Sementara, terkait Java Minor digambarkan ada enam kerajaan yang berkuasa. Pertama yang disebut sebagai Ferlech atau Perlak, yang berada di ujung timur pantai utara yang beberapa penduduknya sudah beragama Islam. Kerajaan lain dituliskan sebagai Basma atau Basman, yang Marsden perkirakan merujuk pada Pasai karena keselarasan dengan bahasa Portugis yang menyebutnya sebagai Pacem.
Ada juga Samara atau yang diperkirakan sebagai Samarlanga di pantai utara Aceh, dan pernah disambangi Marco Polo selama lima bulan untuk menunggu perubahan musim. Kerajaan berikutnya ada Dragoian atau yang diperkirakan sebagai Indragiri di pantai timur, dan Lambri yang dianggap sebagai asal mula nama ‘Jambi’.
Terakhir, ada pula Fanfur atau Fansur yang diperkirakan adalah Kampar yang menghasilkan kamper berkualitas dan nilainya sebanding dengan emas. Marco Polo menggambarkan penduduknya suka mengonsumsi beras dan mengolah minuman keras dari pohon tertentu.
Sekitar dua puluh tahun dari kepulangan Marco Polo ke Italia, seorang pendeta Odorikus dari Pordenone melakukan penjelajahan ke Timur sejak 1318. Catatannya menceritakan perjalanan 20 hari pelayaran menuju Lamori yang merujuk pada istilah Al-Rami bahasa Arab. Perjalanan selanjutnya menuju ke selatan dan menemukan pulau Jawa.
Penyebutan Sumatra sebagai nama kawasan muncul secara gamblang dalam Al-Rihlah, catatan karya musafir asal Maroko, Ibnu Battutah sekitar 1345. Menurut Hamka melalui buku Sedjarah Islam di Sumatera pada 1950, Ibnu Battutah menulis Sumathara atau Sumathra karena merujuk pada ‘Samudera’ pada nama kesultanan yang berdiri di Aceh sekitar abad ke-13.
Penjelasan lebih detail terkait orang Sumatra dijelaskan oleh pengalaman Nicolo de Conti dari Italia yang melakukan perjalanan ke Asia pada 1449. Sepulangnya, ia menyampaikan pada Paus Eugenius IV tentang Sumatra dengan penjelasan yang lebih detil daripada penjelajah sebelumnya.
Nicolo de Conti menyebut pulau itu Sumatra dengan penjelasan nama terdahulunya sebagai Taprobana.
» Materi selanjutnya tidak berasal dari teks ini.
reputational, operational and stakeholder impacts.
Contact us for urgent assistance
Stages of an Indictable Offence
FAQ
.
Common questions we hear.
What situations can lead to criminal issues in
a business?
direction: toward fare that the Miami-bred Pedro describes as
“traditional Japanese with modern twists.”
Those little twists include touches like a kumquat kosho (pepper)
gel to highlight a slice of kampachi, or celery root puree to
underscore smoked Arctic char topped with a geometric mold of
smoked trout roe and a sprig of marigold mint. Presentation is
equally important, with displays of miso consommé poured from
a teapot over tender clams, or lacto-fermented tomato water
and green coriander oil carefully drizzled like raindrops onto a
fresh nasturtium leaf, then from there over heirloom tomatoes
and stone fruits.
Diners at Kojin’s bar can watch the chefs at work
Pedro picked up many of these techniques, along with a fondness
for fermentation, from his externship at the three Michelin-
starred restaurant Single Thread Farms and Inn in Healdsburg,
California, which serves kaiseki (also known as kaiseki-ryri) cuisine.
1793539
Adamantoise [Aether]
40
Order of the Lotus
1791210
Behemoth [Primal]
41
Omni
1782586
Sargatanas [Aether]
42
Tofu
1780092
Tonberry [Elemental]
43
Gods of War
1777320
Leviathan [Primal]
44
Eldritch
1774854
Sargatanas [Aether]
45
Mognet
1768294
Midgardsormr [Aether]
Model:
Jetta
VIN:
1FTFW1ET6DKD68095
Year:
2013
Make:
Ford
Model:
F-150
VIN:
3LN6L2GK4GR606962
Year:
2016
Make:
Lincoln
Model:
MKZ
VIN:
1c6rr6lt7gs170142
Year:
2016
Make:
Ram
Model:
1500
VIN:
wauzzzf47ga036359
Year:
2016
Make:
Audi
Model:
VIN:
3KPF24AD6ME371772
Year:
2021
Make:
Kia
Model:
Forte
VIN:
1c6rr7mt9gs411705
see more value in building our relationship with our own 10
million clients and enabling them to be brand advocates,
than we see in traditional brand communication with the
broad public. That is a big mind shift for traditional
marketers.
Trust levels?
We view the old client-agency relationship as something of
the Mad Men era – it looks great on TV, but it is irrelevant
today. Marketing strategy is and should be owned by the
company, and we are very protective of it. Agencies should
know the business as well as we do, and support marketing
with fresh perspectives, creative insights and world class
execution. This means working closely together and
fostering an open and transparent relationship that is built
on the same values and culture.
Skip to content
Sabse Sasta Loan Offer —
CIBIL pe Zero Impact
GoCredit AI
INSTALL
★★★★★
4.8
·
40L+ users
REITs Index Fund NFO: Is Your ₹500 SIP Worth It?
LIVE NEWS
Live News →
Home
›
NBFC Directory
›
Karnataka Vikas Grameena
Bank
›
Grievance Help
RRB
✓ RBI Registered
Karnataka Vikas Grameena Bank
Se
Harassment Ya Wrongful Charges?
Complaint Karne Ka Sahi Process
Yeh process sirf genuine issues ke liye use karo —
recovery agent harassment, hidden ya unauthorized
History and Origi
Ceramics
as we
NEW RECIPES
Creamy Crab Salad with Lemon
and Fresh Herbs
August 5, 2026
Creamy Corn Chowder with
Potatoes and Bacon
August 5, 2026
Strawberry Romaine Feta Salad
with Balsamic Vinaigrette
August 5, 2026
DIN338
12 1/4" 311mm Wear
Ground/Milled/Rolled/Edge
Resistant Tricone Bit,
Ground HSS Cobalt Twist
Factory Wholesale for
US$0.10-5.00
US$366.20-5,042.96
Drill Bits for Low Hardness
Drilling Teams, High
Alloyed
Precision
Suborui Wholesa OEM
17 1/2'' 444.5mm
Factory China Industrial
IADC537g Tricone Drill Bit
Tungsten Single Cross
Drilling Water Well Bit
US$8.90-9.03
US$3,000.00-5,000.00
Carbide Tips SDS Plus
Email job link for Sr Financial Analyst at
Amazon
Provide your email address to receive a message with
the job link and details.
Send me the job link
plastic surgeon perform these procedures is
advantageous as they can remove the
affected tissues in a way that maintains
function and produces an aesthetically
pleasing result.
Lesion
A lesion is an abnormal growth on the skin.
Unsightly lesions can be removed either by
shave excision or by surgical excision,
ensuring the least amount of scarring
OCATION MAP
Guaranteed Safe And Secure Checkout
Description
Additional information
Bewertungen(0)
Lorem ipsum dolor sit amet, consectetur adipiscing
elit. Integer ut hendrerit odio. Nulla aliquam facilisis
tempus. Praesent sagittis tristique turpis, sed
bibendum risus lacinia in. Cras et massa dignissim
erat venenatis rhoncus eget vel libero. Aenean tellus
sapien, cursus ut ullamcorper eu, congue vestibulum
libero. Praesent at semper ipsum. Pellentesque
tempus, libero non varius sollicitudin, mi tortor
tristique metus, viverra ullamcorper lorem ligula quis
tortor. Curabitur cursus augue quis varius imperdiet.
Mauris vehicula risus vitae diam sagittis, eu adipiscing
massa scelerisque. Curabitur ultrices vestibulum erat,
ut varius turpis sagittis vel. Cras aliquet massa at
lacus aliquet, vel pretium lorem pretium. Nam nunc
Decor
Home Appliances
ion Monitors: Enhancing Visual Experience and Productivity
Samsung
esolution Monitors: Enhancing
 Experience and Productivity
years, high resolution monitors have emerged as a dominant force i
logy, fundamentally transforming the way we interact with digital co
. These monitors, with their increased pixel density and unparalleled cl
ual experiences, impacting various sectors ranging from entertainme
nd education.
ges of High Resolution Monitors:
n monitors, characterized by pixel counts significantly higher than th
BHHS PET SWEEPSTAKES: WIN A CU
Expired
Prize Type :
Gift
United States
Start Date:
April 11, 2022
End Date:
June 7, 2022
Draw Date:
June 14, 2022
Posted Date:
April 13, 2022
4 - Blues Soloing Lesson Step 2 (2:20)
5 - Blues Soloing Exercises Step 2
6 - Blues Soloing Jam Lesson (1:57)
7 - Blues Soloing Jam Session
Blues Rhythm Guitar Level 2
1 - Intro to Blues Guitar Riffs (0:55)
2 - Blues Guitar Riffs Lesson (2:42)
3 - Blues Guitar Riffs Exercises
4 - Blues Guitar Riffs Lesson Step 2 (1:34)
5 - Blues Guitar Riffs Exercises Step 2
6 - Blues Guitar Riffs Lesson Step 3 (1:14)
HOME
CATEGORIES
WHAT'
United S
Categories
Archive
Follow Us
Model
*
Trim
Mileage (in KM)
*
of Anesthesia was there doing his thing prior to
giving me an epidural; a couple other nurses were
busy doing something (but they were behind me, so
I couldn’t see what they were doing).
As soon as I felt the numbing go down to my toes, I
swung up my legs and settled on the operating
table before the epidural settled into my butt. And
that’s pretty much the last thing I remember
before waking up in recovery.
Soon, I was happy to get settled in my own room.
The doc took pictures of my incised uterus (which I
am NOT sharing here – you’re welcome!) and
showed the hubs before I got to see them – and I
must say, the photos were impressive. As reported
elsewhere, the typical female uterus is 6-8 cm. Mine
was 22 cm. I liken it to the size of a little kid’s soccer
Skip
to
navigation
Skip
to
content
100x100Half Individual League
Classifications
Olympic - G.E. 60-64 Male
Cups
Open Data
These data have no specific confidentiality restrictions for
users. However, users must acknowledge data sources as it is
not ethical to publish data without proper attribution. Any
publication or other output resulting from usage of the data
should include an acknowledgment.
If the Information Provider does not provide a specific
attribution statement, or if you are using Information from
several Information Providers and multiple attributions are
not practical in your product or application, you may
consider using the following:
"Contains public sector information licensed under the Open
Catatannya menyebutkan tanaman lada, buah durian, dan adat-istiadatnya.
Penyebutan nama Sumatra kemudian makin kuat dalam buku perjalanan Itinerarium Portugallensium yang dicetak di Milan 1508. Kemudian, bangsa Portugis banyak melakukan perjalanan yang menyebutkan Sumatra seperti Odardus Barbosa dari Lisbon.
Sementara rekan Ferdinad Magellan, Antonia Pigafetta, menuturkan perjalanan keliling dunia dari arah Atlantik tembus ke Filipina dan Sumatra. Perjalanan itu melewati Pulau Timor dan sisi selatan Nusantara—laut kidul karena takut ditundukkan kapal-kapal Portugis.
Dia mencatat bahwa Taprobana sempat populer untuk menggambarkan Sumatra. “Nama tersebut juga diketahui dari penduduk lokal pulau tersebut yang berada di atas kapal, yang membantu mereka sebagai penerjemah di berbagai tempat yang mereka kunjungi dan merupakan pengenalan awal terhadap bahasa Melayu,” ungkap Marsden.